Emekli bürokrat ve yazar Ferit Apaydın, “Asya Rönesansı” kavramını, Asya ülkelerinin kültürel, ekonomik ve siyasi güçlerini yeniden şekillendirme çabaları şeklinde tanımladığı konuşmasında, 21. yüzyılın “Türk Dünyası Yüzyılı” olacağına içtenlikle inandığını belirterek, 21. yüzyılın ilk çeyreğinin Asya'nın giderek artan ve daha geniş bir coğrafyaya yayılan jeopolitik ve ekonomik öneminin artışına tanıklık etmekte olduğunu ifade etti. "Türk Dünyası 2040 Vizyon Belgesi"nin, Türk devletlerinin gelecekteki hedeflerini belirlemek amacıyla oluşturulmuş bir strateji olduğunu ve Türk devletlerinin, bu vizyon kapsamında eğitim, bilim, teknoloji, ticaret ve enerji gibi alanlarda ortak projeler geliştirerek güç birliği oluşturmayı hedeflediğini belirten Ferit Apaydın, bu vizyona büyük bir bağlılıkla inanan Ege Üniversitesi Türk Dünyası Araştırmaları Enstitüsü koordinesinde ve Özbekistan Buhara İnovasyon Üniversitesi iş birliğiyle gerçekleştirilmekte olan sempozyumun Türk Dünyasının “2040 Vizyonu”nda yer alan eğitim ve bilim alanındaki hedeflerine önemli bir katkı sunacağını söyledi. Asya merkezli yoğunlaşan ticari, iktisadi, teknolojik ve siyasi ağların çok kutuplu ve yeni bir dünya düzenini işaret etmekte olduğuna vurgu yapan Ferit Apaydın, “Asya'nın bu yükselişi sadece bölge güçleri için değil, tüm dünya için belirleyici bir faktör olmaya devam edecektir. Türk dünyasının bu tarihsel fırsatı değerlendirerek global alanda aranan daha görünür ve etkili bir aktör haline gelmesi, Asya'nın geleceğinde önemli bir yer tutacaktır” diye konuştu.

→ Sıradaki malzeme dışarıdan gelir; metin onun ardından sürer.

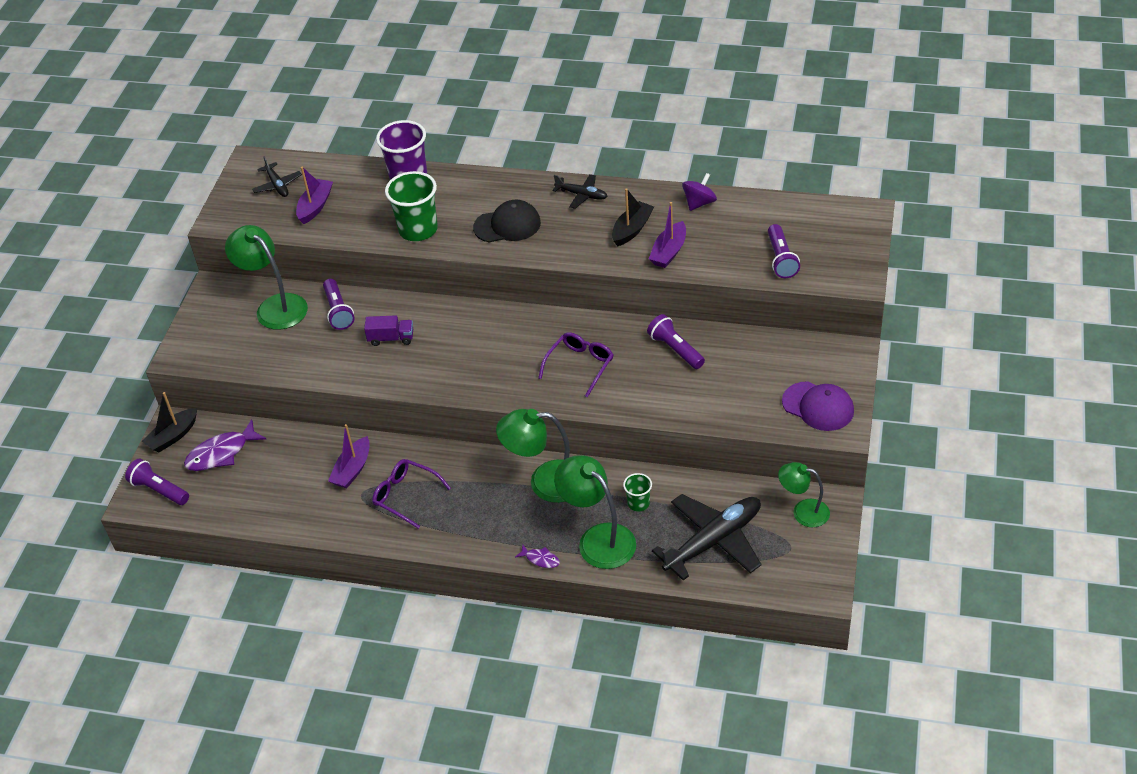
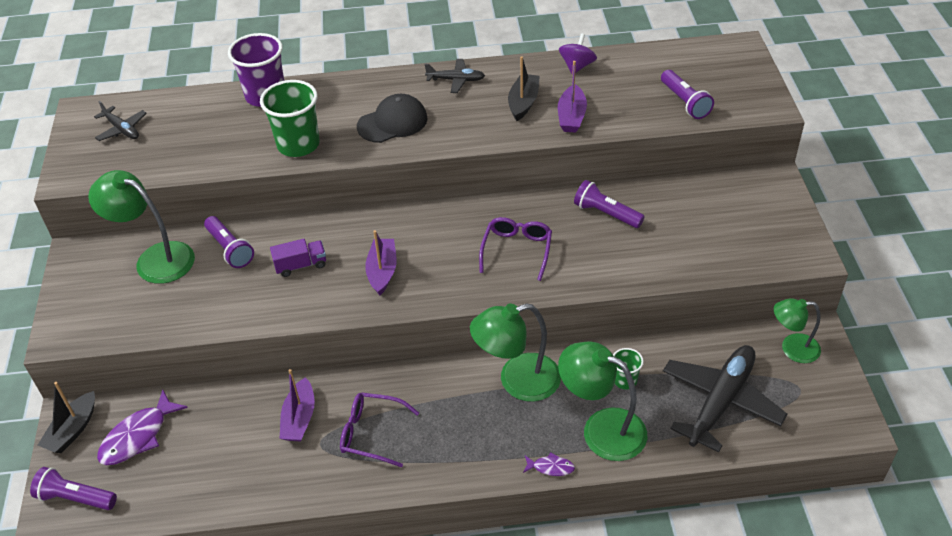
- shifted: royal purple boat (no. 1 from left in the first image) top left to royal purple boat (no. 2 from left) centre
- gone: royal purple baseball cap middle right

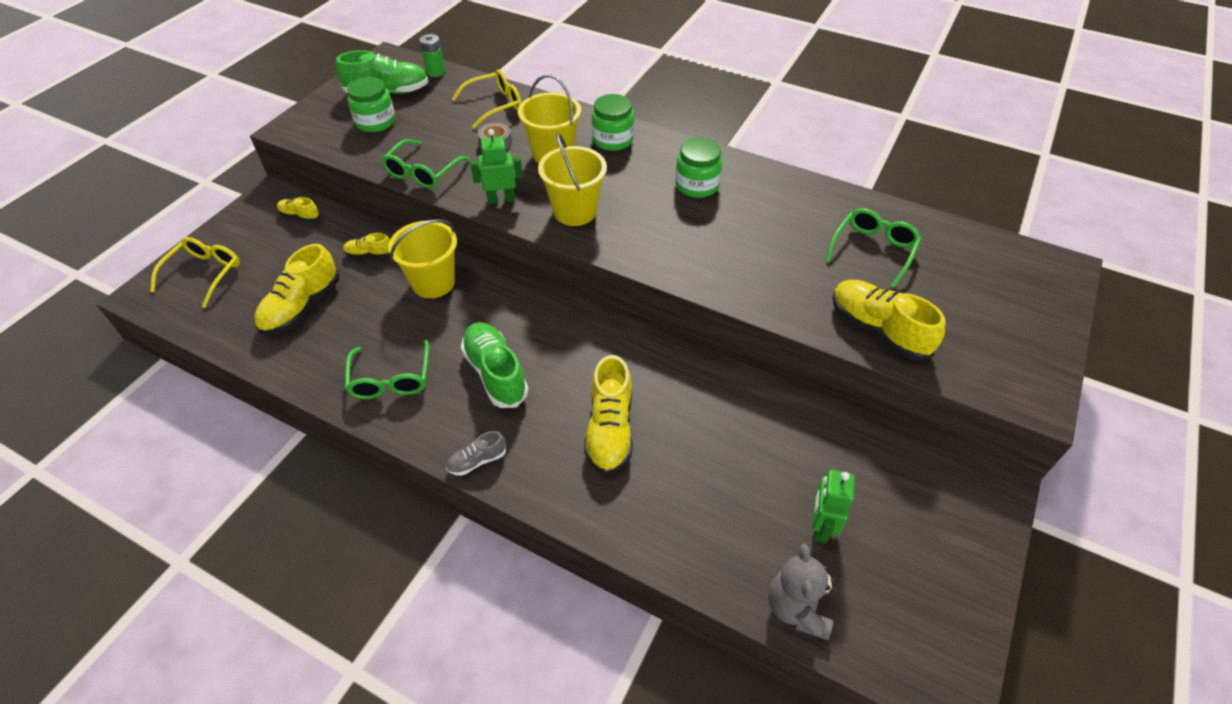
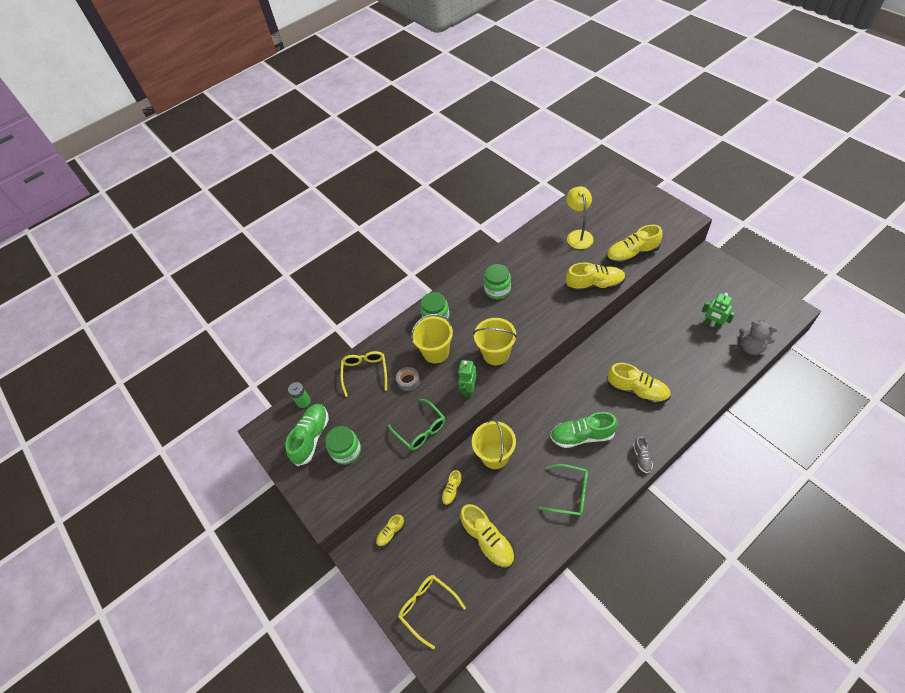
- swapped: emerald eyeglasses (no. 3 from left) middle right to yellow desk lamp top centre
- new: yellow sneaker (no. 4 from left) centre

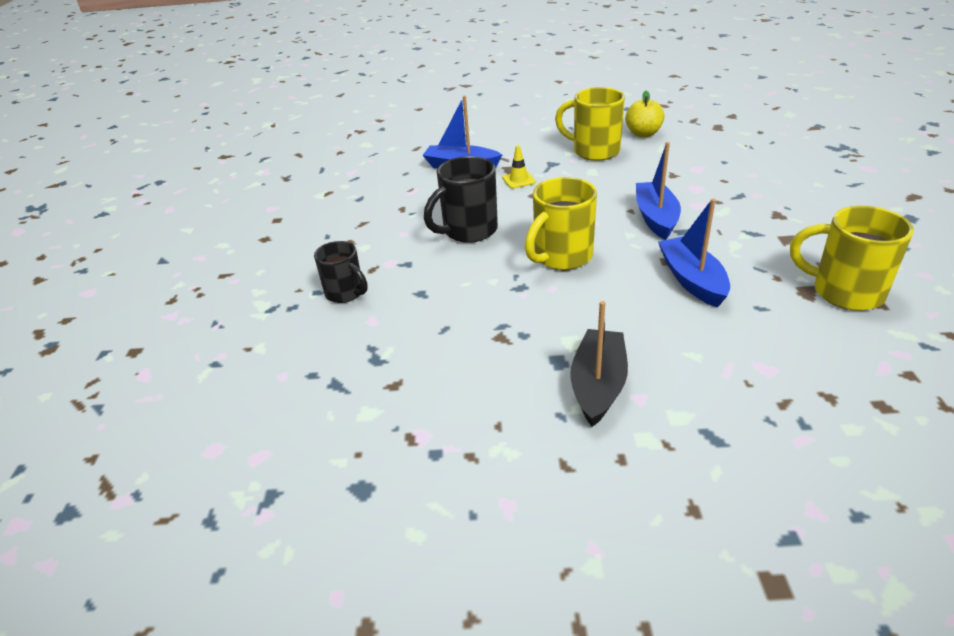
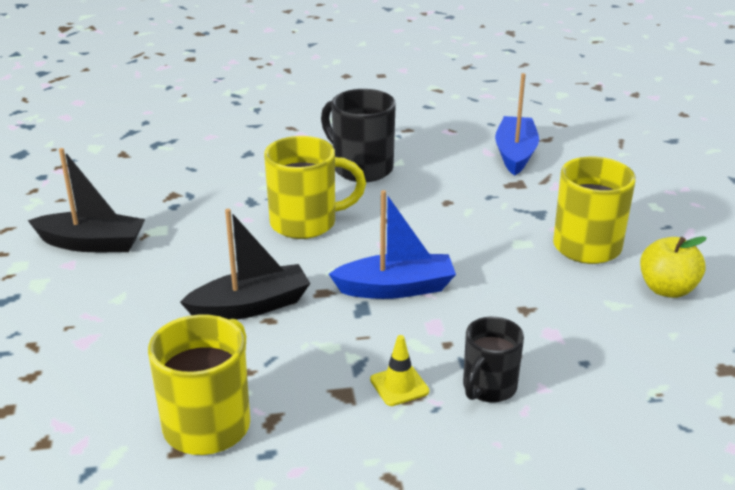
- shifted: yellow traffic cone top centre to bottom centre
- rotated: yellow mug (no. 1 from left in the first image) centre = centre 135 degrees clockwise
- repainted: royal blue boat (no. 3 from left) middle right to jet-black boat (no. 2 from left) centre
- shifted: jet-black mug (no. 1 from left in the first image) centre to jet-black mug (no. 2 from left) bottom right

Açılış konuşmalarının ardından sempozyum, Ege Üniversitesi'nden Prof. Dr. Osman Karatay, Buhara İnovasyon Üniversitesi Rektör Yardımcısı Mansur Yodgorov ve İzmir Kâtip Çelebi Üniversitesi'nden Prof. Dr. İbrahim Attila Acar’ın sunumlarıyla ilk oturumu gerçekleştirdi. Etkinlik, akademisyen ve uzmanların katılımıyla düzenlenen diğer yüz yüze oturumlarla sürdü.